Look at the release history on wikipedia[1]. It was about 3 months from RHEL
5.6 to the Centos release, and it was been about 6.5 months since RHEL 6 was
released (twitter account[4] says 'soon').

If you look at the mailing lists, it seemed (last time I looked) like a
slightly unhealthy project, at least to this outsider. See "rollout
strategies"[5] (skips around a bit) and "Door not hitting me on my way out"[6]
(also skips around a bit).

I am hopeful that this all gets turned around (and it may already be turned
around, I am not up to date) though, as Centos has been great for me in the
past.

> The article states that RHEL support subscription is $350/year. Excepting
> very young and poor businesses, I can't understand why a business that uses
> CentOS for its enterpriseness, and includes that in sales pitches, wouldn't
> just go directly to RHEL. Is there anything about CentOS besides $free that
> makes it better, in an enterprise context, than RHEL?

I imagine for many it is indeed just about the cost. If you look at the RedHat
purchasing guide[2], it can get quite expensive.

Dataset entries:
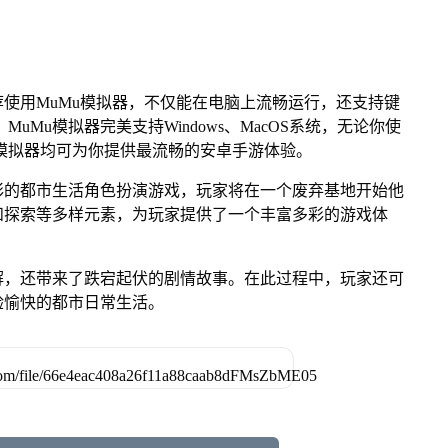
荐使用MuMu模拟器，不仅能在电脑上流畅运行，还支持键
uMu模拟器完美支持Windows、MacOS系统，无论你使
uMu模拟器均可为你提供最流畅的安卓手游体验。
彩的都市生活角色扮演游戏，玩家将在一个废弃基地开始他
和探索等多样元素，为玩家提供了一个丰富多彩的游戏体
解，还带来了跌宕起伏的剧情故事。在此过程中，玩家还可
验愉快的都市日常生活。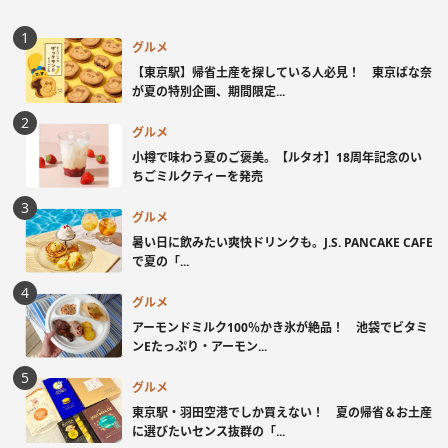
グルメ
【東京駅】帰省土産を探している人必見！ 東京ばな奈
が夏の特別企画、期間限定...
グルメ
小樽で味わう夏のご褒美。【ルタオ】18周年記念のい
ちごミルクティーを発売
グルメ
暑い日に飲みたい爽快ドリンクも。J.S. PANCAKE CAFE
で夏の「...
グルメ
アーモンドミルク100％かき氷が絶品！ 池袋でビタミ
ンEたっぷり・アーモン...
グルメ
東京駅・羽田空港でしか買えない！ 夏の帰省＆お土産
に選びたいセンス抜群の「...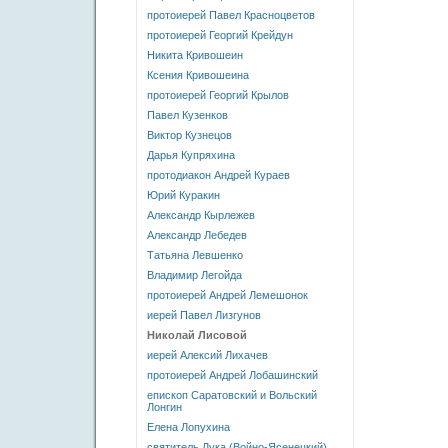
протоиерей Павел Красноцветов
протоиерей Георгий Крейдун
Никита Кривошеин
Ксения Кривошеина
протоиерей Георгий Крылов
Павел Кузенков
Виктор Кузнецов
Дарья Купряхина
протодиакон Андрей Кураев
Юрий Куракин
Александр Кырлежев
Александр Лебедев
Татьяна Левшенко
Владимир Легойда
протоиерей Андрей Лемешонок
иерей Павел Лизгунов
Николай Лисовой
иерей Алексий Лихачев
протоиерей Андрей Лобашинский
епископ Саратовский и Вольский
Лонгин
Елена Лопухина
святитель Лука (Войно-Ясенецкий)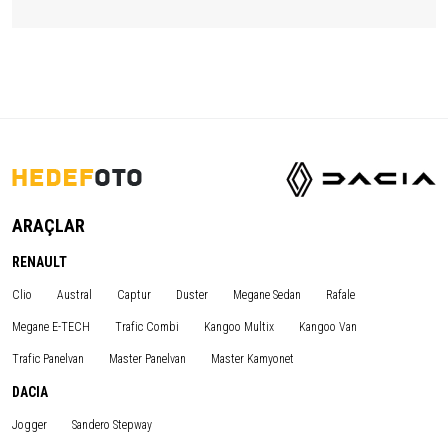
ARAÇLAR
RENAULT
Clio
Austral
Captur
Duster
Megane Sedan
Rafale
Megane E-TECH
Trafic Combi
Kangoo Multix
Kangoo Van
Trafic Panelvan
Master Panelvan
Master Kamyonet
DACIA
Jogger
Sandero Stepway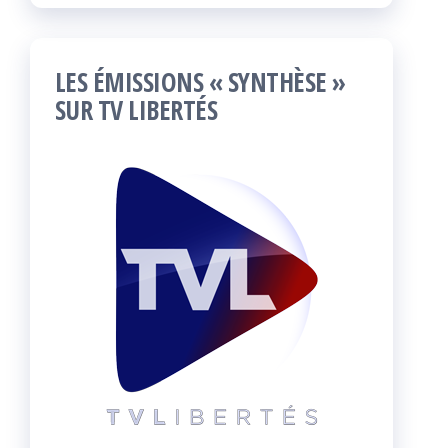
LES ÉMISSIONS « SYNTHÈSE »
SUR TV LIBERTÉS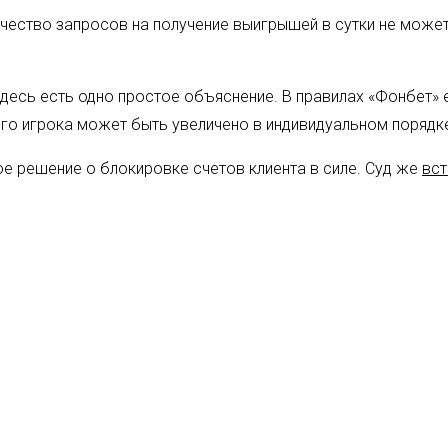
ичество запросов на получение выигрышей в сутки не может
здесь есть одно простое объяснение. В правилах «Фонбет» 
ого игрока может быть увеличено в индивидуальном порядк
ое решение о блокировке счетов клиента в силе. Суд же
вст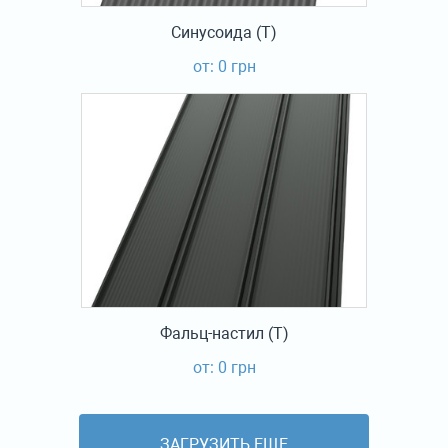
Синусоида (Т)
от: 0 грн
Фальц-настил (Т)
от: 0 грн
ЗАГРУЗИТЬ ЕЩЕ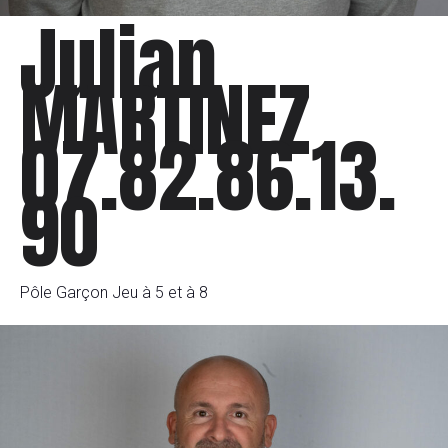
Julian
MARTINEZ
07.82.86.13.
90
Pôle Garçon Jeu à 5 et à 8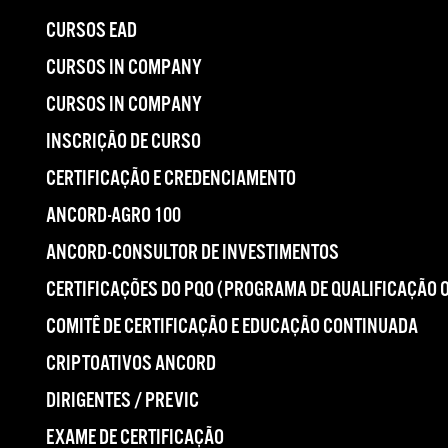
CURSOS EAD
CURSOS IN COMPANY
CURSOS IN COMPANY
INSCRIÇÃO DE CURSO
CERTIFICAÇÃO E CREDENCIAMENTO
ANCORD-AGRO 100
ANCORD-CONSULTOR DE INVESTIMENTOS
CERTIFICAÇÕES DO PQO (PROGRAMA DE QUALIFICAÇÃO 
COMITÊ DE CERTIFICAÇÃO E EDUCAÇÃO CONTINUADA
CRIPTOATIVOS ANCORD
DIRIGENTES / PREVIC
EXAME DE CERTIFICAÇÃO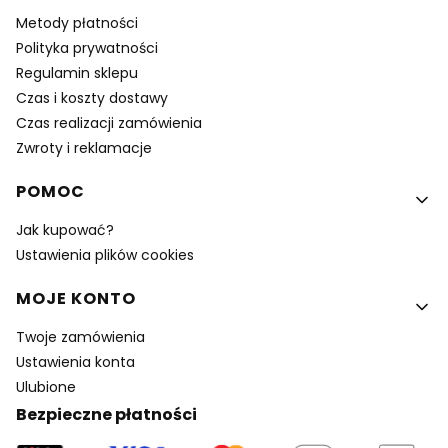
Metody płatności
Polityka prywatności
Regulamin sklepu
Czas i koszty dostawy
Czas realizacji zamówienia
Zwroty i reklamacje
POMOC
Jak kupować?
Ustawienia plików cookies
MOJE KONTO
Twoje zamówienia
Ustawienia konta
Ulubione
Bezpieczne płatności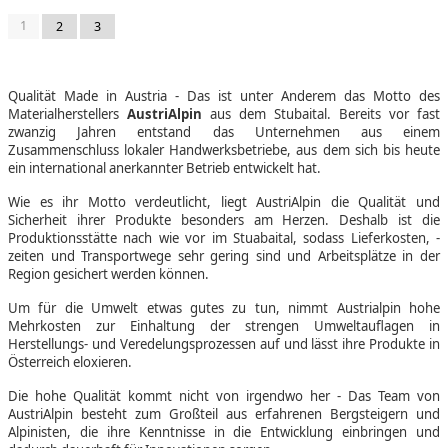
1
2
3
Qualität Made in Austria - Das ist unter Anderem das Motto des
Materialherstellers
AustriAlpin
aus dem Stubaital. Bereits vor fast
zwanzig Jahren entstand das Unternehmen aus einem
Zusammenschluss lokaler Handwerksbetriebe, aus dem sich bis heute
ein international anerkannter Betrieb entwickelt hat.
Wie es ihr Motto verdeutlicht, liegt AustriAlpin die Qualität und
Sicherheit ihrer Produkte besonders am Herzen. Deshalb ist die
Produktionsstätte nach wie vor im Stuabaital, sodass Lieferkosten, -
zeiten und Transportwege sehr gering sind und Arbeitsplätze in der
Region gesichert werden können.
Um für die Umwelt etwas gutes zu tun, nimmt Austrialpin hohe
Mehrkosten zur Einhaltung der strengen Umweltauflagen in
Herstellungs- und Veredelungsprozessen auf und lässt ihre Produkte in
Österreich eloxieren.
Die hohe Qualität kommt nicht von irgendwo her - Das Team von
AustriAlpin besteht zum Großteil aus erfahrenen Bergsteigern und
Alpinisten, die ihre Kenntnisse in die Entwicklung einbringen und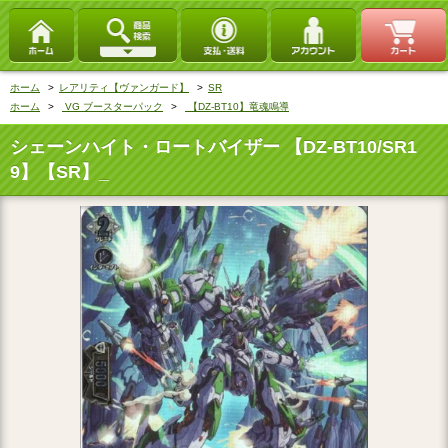
ホーム
>
レアリティ【ヴァンガード】
>
SR
ホーム
>
VG ブースターパック
>
【DZ-BT10】竜魂鳴導
シェーンハイト・ロートバイザー 【DZ-BT10/SR1
9】【SR】_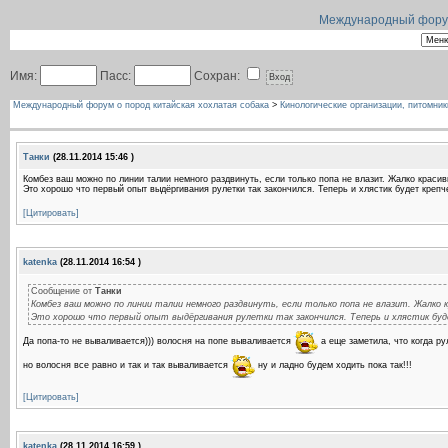
Международный форум 
Имя:
Пасс:
Сохран:
Международный форум о пород китайская хохлатая собака
>
Кинологические организации, питомник
Танки
(28.11.2014 15:46 )
Комбез ваш можно по линии талии немного раздвинуть, если только попа не влазит. Жалко краси
Это хорошо что первый опыт выдёргивания рулетки так закончился. Теперь и хлястик будет крепч
[Цитировать]
katenka
(28.11.2014 16:54 )
Сообщение от
Танки
Комбез ваш можно по линии талии немного раздвинуть, если только попа не влазит. Жалко
Это хорошо что первый опыт выдёргивания рулетки так закончился. Теперь и хлястик бу
Да попа-то не вываливается))) волосня на попе вываливается
а еще заметила, что когда ру
но волосня все равно и так и так вываливается
ну и ладно будем ходить пока так!!!
[Цитировать]
katenka
(28.11.2014 16:59 )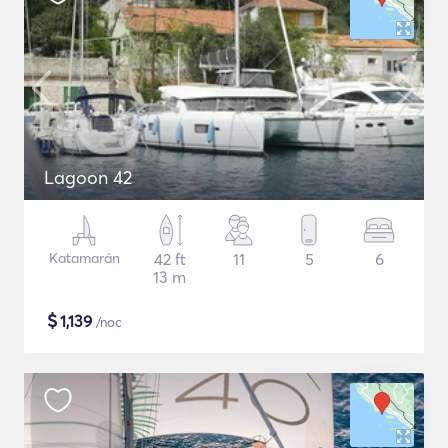
Lagoon 42
Katamarán
42 ft
11
5
6
13 m
$
1,139
/noc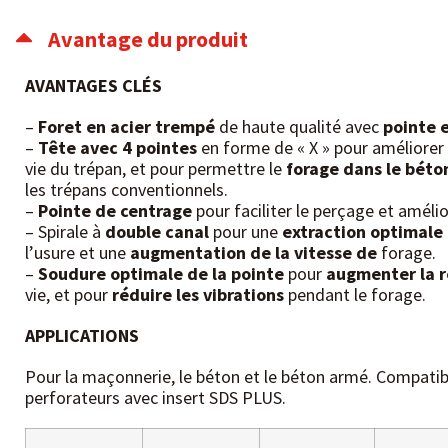
Avantage du produit
AVANTAGES CLÉS
–
Foret en acier trempé
de haute qualité avec
pointe 
–
Tête avec 4 pointes
en forme de « X » pour améliorer 
vie du trépan, et pour permettre le
forage dans le béto
les trépans conventionnels.
–
Pointe de centrage
pour faciliter le perçage et amélio
– Spirale à
double canal
pour une
extraction optimale 
l’usure et une
augmentation de la vitesse de
forage.
–
Soudure optimale de la pointe
pour
augmenter la r
vie, et pour
réduire les
vibrations
pendant le forage.
APPLICATIONS
Pour la maçonnerie, le béton et le béton armé. Compatib
perforateurs avec insert SDS PLUS.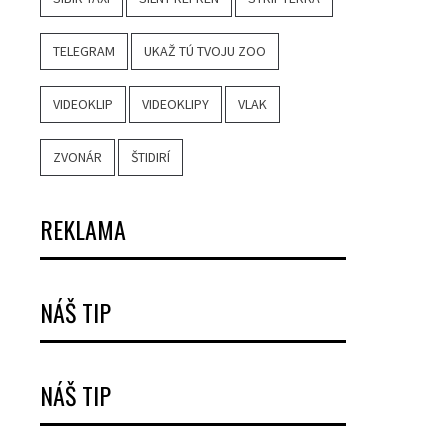
TELEGRAM
UKAŽ TÚ TVOJU ZOO
VIDEOKLIP
VIDEOKLIPY
VLAK
ZVONÁR
ŠTIDIRÍ
REKLAMA
NÁŠ TIP
NÁŠ TIP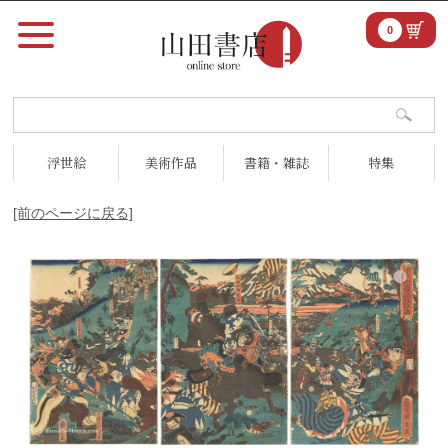
0
浮世絵
美術作品
書籍・雑誌
特集
[前のページに戻る]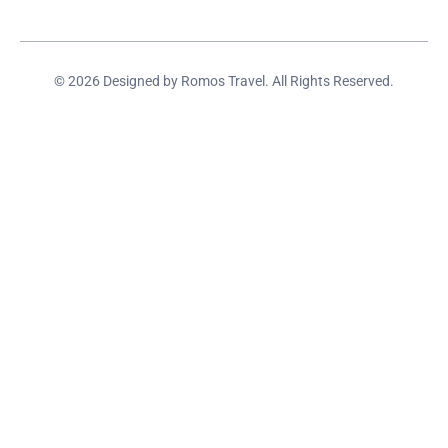
© 2026 Designed by Romos Travel. All Rights Reserved.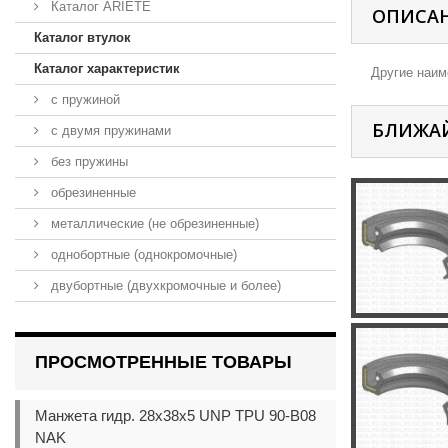
Каталог ARIETE
ОПИСА
Каталог втулок
Каталог характеристик
Другие наиме
с пружиной
БЛИЖА
с двумя пружинами
без пружины
обрезиненные
металлические (не обрезиненные)
однобортные (однокромочные)
двубортные (двухкромочные и более)
ПРОСМОТРЕННЫЕ ТОВАРЫ
Манжета гидр. 28x38x5 UNP TPU 90-B08
NAK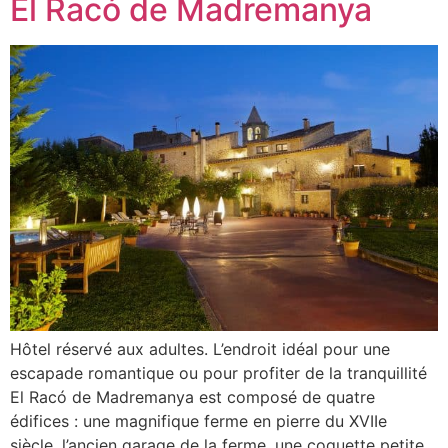
El Racó de Madremanya
Hôtel réservé aux adultes. L’endroit idéal pour une
escapade romantique ou pour profiter de la tranquillité
El Racó de Madremanya est composé de quatre
édifices : une magnifique ferme en pierre du XVIIe
siècle, l’ancien garage de la ferme, une coquette petite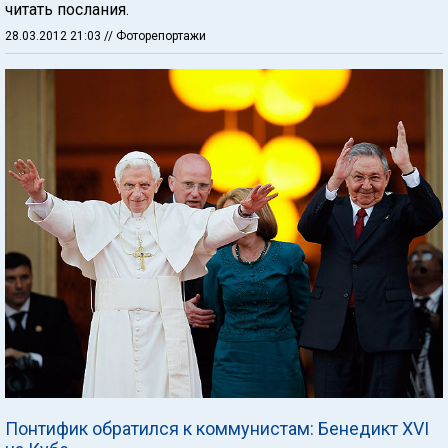
читать послания.
28.03.2012 21:03
// Фоторепортажи
Понтифик обратился к коммунистам: Бенедикт XVI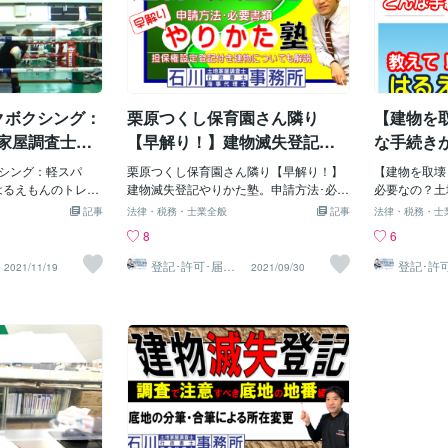
クボクシング：
栗原つくし保育園さん隣り
【建物を
地家屋調査士は
【早解り！】建物滅失登記や
な手続き
ング(^_^)/
りかた塾。申請方法･必要書
屋調査士
シング：軽スパ
栗原つくし保育園さん隣り【早解り！】
【建物を取壊
土地家屋調査
類、申請書作成、相続人申
説！ 足
はるえもんのトレー
建物滅失登記やりかた塾。申請方法･必要
必要なの？土
立区：石川土地家屋調査
書類、申請書作成、相続人申請。足立
が、解説！ 
事代理士事務
請。足立区：石川土地家屋調
量・図面作
記事
法律・税務・士業全般
記事
法律・税務・士
理士事務所：足立区
区：石川土地家屋調査士･行政書士･海事
面作成 : 
井栗原つくし
査士･行政書士･海事代理士事
査士・行
8
6
園隣り：登記測
代理士事務所：足立区西新井栗原つくし
士・海事代理
記測量・図面
務所：足立区西新井栗原つく
事務所
立区西新井駅東口
保育園隣り：登記測量・図面作成東京都
井駅東口にて
登記･許可･届
登記･許
2021/11/19
2021/09/30
出、各種図面作
出、各種
査士・行政書士・
足立区西新井駅東口にて、石川土地家屋
政書士・海事
し保育園隣り：登記測量・図
成
成
設しております。
調査士・行政書士・海事代理士事務所を
ります。 建
面作成
失登記、土地測
開設しております。 建物表題登記、建物
土地測量、境
況測量、 建設業許
滅失登記、土地測量、境界確認測量、現
設業許可、運
営業許可、深酒届
況測量、 建設業許可、運送業許可、風俗
深酒届出、産
業許可、 離婚協議
営業許可、深酒届出、産廃許可、介護事
婚協議書作成
言書作成、遺産分
業許可、 離婚協議書作成、公正証書、遺
遺産分割協議
明郵便、車庫証明
言書作成、遺産分割協議書作成、内容証
庫証明お手続
･測量、計測、図面
明郵便、車庫証明お手続き、 各種調査･
測、図面作成
証明書類作成を行
測量、計測、図面作成、海事法務、事実
作成を行って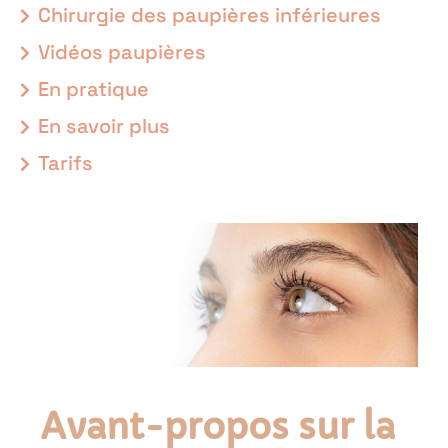
Chirurgie des paupières inférieures
Vidéos paupières
En pratique
En savoir plus
Tarifs
Avant-propos sur la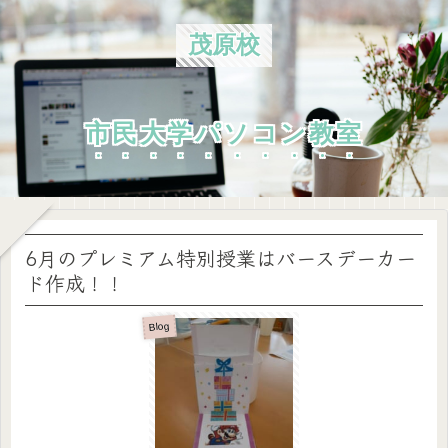
茂原校
市民大学パソコン教室
6月のプレミアム特別授業はバースデーカー
ド作成！！
Blog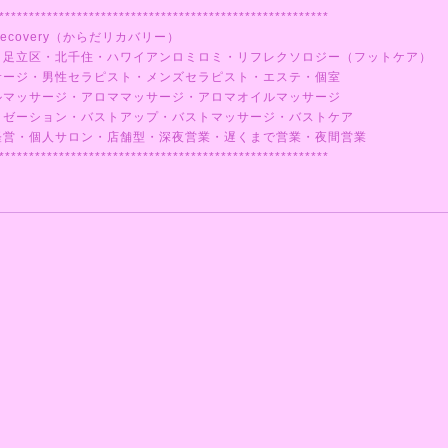
*******************************************************
ecovery（からだリカバリー）
・足立区・北千住・ハワイアンロミロミ・リフレクソロジー（フットケア）
サージ・男性セラピスト・メンズセラピスト・エステ・個室
ルマッサージ・アロママッサージ・アロマオイルマッサージ
クゼーション・バストアップ・バストマッサージ・バストケア
経営・個人サロン・店舗型・深夜営業・遅くまで営業・夜間営業
*******************************************************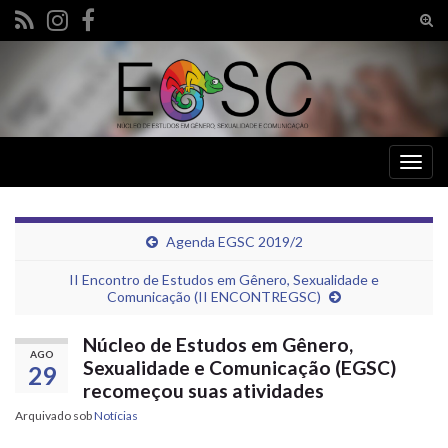
Alte
form
Search for:
de
pesq
Alter
nave
Agenda EGSC 2019/2
II Encontro de Estudos em Gênero, Sexualidade e
Comunicação (II ENCONTREGSC)
Núcleo de Estudos em Gênero,
AGO
Sexualidade e Comunicação (EGSC)
29
recomeçou suas atividades
Arquivado sob
Notícias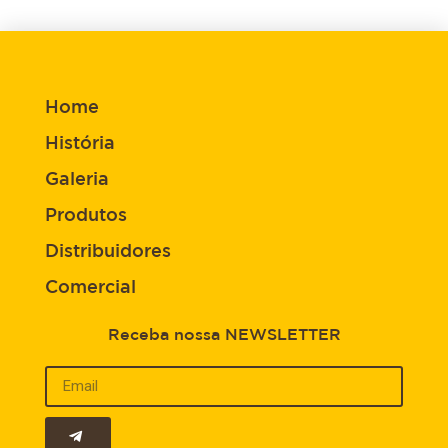
Home
História
Galeria
Produtos
Distribuidores
Comercial
Receba nossa NEWSLETTER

## Tasks for this exercise:
1. Using the CentOS discussion, say whether each statement agrees with it: (a) About 3 months passed between RHEL 5.6 and the matching CentOS release. (b) The RHEL support subscription is given as $500 per year. (c) The writer reports that CentOS has worked well for them before. Answer yes or no for each and quote the words that decide it.
2. Reproduce the CentOS discussion word for word, starting at "Look at the release" and ending at "around a bit).".
3. Resume the CentOS discussion after its final sentence.

## Answer section:
1.
(a) Yes: "It was about 3 months from RHEL 5.6 to the Centos release"
(b) No: "The article states that RHEL support subscription is $350/year."
(c) Yes: "as Centos has been great for me in the past."

2.
Look at the release history on wikipedia[1]. It was about 3 months from RHEL
5.6 to the Centos release, and it was been about 6.5 months since RHEL 6 was
released (twitter account[4] says 'soon').

If you look at the mailing lists, it seemed (last time I looked) like a
slightly unhealthy project, at least to this outsider. See "rollout
strategies"[5] (skips around a bit) and "Door not hitting me on my way out"[6]
(also skips around a bit).

3.
Aside: I know a few people who have looked into moving over to Scientific
Linux[3]. I haven't heard how their testing has gone though.

[1]:
[https://secure.wikimedia.org/wikipedia/en/wiki/Centos#Releas...](https://secure.wikimedia.org/wikipedia/en/wiki/Centos#Release_history)

[2]: <http://www.redhat.com/rhel/purchasing_guide.html>

[3]: <https://www.scientificlinux.org/>

[4]: <http://twitter.com/#!/centos>

[5]:
[http://lists.centos.org/pipermail/centos/2011-May/thread.htm...](http://lists.centos.org/pipermail/centos/2011-May/thread.html)

[6]:
[http://lists.centos.org/pipermail/centos/2011-April/thread.h...](http://lists.centos.org/pipermail/centos/2011-April/thread.html)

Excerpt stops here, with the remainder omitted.